I expected that by early November, the four remaining Commissioners would be well on their way to deciding the case and issuing an opinion; instead, on November 3, the Commissioners issued an Order requiring the parties and Complaint Counsel to brief two new issues. Specifically, assuming they overturn the ALJ’s opinion that the parties did not reach an unwritten agreement for Altria to exit the e-cigarette market, the Commissioners sought briefing on whether such an agreement should be analyzed as either per se illegal or inherently suspect. The Commissioners also ask if the history of this matter poses any impediments to considering these different standards and, if so, what steps would be necessary to overcome those impediments.
Applying the per se standard would make automatically illegal any such agreement that the Commissioners find the parties to have reached. Applying the inherently suspect standard would drastically lower the standard that the FTC must clear to find unreasonable any unwritten agreement reached by the parties. The inherently suspect standard, and an appellate court’s criticism of it the last time it was used in a high-profile case, are summarized in this recent post.
The briefing by the parties and Complaint Counsel will end just before Christmas. A ruling by the Commission would then be required by around the end of March, unless the Commission again further delays its responsibilities unilaterally. Here are three take-aways.
First, expect the parties and Complaint Counsel to completely disagree on whether full discovery and trial on a rule of reason standard poses an “insurmountable impediment” to switching to either a per se or inherently suspect standard at this late date. Second, asking the questions they did indicates that at least some of the current Commissioners think the discussions of the parties about alleviating expected antitrust concerns created an agreement. Especially because the FTC has explicitly called on merging parties to have such discussions during negotiations, subsequent merger parties can hope that any opinions in this case will provide some guidance on actions to avoid.
Finally, the earlier WLF piece speculated that a ruling from the Commissioners adverse to the parties might tee up a constitutional challenge to the FTC’s basic structure and procedures earlier than any challenge that might ultimately come from the Axon case. Now that the Commission’s opinion likely is delayed by about three months, the Axon case might move faster.
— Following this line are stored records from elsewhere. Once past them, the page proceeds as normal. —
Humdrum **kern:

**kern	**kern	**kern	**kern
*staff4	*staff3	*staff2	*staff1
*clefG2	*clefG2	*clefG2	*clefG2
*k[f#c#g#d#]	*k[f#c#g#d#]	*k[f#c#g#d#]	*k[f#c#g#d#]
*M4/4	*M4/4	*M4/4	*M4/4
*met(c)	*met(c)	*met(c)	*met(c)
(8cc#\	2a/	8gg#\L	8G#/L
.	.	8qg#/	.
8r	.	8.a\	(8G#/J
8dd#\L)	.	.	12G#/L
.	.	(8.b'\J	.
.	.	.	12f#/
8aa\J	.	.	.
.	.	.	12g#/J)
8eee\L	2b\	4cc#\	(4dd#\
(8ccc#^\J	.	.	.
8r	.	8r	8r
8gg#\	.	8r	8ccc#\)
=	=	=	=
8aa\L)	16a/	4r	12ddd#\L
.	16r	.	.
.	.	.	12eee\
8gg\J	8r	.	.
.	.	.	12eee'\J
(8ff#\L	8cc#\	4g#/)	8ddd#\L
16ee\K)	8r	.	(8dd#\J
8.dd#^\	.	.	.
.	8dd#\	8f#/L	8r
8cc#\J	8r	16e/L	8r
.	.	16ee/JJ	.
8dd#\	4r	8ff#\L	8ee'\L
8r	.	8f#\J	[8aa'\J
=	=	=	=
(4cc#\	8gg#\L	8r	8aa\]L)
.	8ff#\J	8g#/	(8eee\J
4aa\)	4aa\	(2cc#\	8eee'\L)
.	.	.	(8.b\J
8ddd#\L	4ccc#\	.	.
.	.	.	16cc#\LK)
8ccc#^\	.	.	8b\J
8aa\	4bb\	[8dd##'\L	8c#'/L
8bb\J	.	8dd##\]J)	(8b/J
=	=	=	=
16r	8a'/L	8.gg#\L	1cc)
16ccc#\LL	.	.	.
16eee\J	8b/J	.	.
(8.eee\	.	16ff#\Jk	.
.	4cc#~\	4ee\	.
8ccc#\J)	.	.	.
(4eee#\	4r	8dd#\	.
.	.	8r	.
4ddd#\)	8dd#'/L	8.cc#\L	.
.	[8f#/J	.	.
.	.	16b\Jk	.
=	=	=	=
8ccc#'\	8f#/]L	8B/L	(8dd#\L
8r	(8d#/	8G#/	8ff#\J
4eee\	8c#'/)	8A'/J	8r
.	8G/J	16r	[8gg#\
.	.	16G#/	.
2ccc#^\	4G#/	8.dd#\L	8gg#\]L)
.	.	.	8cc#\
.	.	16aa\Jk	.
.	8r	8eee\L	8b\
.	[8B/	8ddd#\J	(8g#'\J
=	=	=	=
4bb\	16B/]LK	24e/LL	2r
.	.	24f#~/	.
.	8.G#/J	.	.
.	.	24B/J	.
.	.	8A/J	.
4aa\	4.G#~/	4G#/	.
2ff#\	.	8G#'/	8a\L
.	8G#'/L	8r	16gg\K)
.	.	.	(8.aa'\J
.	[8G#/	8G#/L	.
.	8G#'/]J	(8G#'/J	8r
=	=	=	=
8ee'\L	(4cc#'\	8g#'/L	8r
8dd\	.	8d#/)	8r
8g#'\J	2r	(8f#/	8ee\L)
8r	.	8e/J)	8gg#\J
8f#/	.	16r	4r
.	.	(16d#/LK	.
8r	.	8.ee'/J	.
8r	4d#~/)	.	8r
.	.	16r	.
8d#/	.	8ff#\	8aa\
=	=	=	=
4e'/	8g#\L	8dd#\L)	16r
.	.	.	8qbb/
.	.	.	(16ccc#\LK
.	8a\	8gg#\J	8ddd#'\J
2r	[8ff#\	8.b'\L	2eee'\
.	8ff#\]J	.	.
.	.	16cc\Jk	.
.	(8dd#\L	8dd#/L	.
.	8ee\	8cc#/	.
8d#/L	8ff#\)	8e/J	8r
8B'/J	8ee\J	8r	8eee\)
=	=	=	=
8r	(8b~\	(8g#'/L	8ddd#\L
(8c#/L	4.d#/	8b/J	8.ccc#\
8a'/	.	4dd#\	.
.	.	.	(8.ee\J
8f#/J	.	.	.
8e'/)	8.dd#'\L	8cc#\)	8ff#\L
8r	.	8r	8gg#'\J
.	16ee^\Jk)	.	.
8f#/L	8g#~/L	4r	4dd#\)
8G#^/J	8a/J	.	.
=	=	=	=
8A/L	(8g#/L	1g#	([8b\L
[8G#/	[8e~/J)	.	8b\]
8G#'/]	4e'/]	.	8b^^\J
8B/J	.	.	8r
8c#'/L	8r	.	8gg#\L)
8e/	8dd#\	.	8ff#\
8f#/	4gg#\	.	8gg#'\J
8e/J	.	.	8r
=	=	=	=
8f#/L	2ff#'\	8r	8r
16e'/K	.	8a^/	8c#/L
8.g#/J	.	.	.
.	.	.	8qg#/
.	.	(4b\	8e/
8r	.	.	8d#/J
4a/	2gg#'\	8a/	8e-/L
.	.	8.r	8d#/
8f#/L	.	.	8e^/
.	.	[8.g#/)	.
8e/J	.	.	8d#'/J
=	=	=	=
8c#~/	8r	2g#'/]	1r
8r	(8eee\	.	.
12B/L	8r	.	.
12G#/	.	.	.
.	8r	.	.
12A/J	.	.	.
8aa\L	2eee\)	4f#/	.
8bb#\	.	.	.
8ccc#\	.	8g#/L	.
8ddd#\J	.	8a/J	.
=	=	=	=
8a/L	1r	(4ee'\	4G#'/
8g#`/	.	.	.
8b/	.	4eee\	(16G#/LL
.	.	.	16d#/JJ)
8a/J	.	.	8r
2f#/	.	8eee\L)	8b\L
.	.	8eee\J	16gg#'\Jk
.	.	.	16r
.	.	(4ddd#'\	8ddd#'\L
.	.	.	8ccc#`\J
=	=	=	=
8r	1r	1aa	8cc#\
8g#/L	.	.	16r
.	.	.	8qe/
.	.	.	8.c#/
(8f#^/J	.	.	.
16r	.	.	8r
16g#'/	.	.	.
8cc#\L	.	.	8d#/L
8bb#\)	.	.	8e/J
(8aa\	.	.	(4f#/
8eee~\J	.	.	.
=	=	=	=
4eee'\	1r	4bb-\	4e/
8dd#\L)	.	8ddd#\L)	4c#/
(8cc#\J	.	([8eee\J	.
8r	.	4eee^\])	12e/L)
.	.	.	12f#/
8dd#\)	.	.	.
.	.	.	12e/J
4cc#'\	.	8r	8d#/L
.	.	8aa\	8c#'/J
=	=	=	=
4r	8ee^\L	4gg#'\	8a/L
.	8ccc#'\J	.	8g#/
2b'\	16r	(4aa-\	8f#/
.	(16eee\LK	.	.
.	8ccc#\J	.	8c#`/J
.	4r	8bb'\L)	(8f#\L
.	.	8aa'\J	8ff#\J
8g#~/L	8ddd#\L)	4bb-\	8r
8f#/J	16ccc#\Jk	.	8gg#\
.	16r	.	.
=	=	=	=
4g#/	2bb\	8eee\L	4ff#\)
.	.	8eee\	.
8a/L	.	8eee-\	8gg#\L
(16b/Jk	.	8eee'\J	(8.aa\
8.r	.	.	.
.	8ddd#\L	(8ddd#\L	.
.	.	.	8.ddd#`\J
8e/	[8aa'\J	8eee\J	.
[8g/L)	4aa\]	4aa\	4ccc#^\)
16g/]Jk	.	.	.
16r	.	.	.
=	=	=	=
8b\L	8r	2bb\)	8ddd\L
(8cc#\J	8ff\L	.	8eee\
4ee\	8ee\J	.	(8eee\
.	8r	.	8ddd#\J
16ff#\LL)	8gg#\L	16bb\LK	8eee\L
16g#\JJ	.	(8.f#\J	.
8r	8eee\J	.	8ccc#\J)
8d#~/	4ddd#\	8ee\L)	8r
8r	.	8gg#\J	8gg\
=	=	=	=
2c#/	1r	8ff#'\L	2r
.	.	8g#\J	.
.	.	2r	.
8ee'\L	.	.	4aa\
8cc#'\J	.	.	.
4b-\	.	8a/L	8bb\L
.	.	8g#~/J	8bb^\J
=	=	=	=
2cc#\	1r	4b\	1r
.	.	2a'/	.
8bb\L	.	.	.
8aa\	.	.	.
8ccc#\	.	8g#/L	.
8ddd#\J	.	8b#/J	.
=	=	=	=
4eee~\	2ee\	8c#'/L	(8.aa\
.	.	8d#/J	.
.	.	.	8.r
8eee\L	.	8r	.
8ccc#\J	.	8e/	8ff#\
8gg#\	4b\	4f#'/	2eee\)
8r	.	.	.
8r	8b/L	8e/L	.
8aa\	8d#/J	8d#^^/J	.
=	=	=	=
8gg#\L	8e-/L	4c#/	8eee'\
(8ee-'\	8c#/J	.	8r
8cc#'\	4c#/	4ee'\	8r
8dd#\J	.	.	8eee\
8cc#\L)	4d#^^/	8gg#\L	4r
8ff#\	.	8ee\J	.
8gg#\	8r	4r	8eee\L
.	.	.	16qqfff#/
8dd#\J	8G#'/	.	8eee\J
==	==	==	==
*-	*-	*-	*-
I also speculated that the Commission might want to affirm the ALJ’s opinion to eliminate this case as a potential constitutional challenge and reduce the potency of the talking point in Axon or any such challenge that the FTC’s internal procedures are a stacked deck; instead, at least some of the Commissioners seem to be not only considering overturning the ALJ’s decision, they are looking to change the fundamental theory of the case several years later in order to do so. If that change ends up happening and the Commissioners rule against the parties, expect this case to be used as the most egregious example of the constitutional and basic fairness problems with the FTC’s procedures.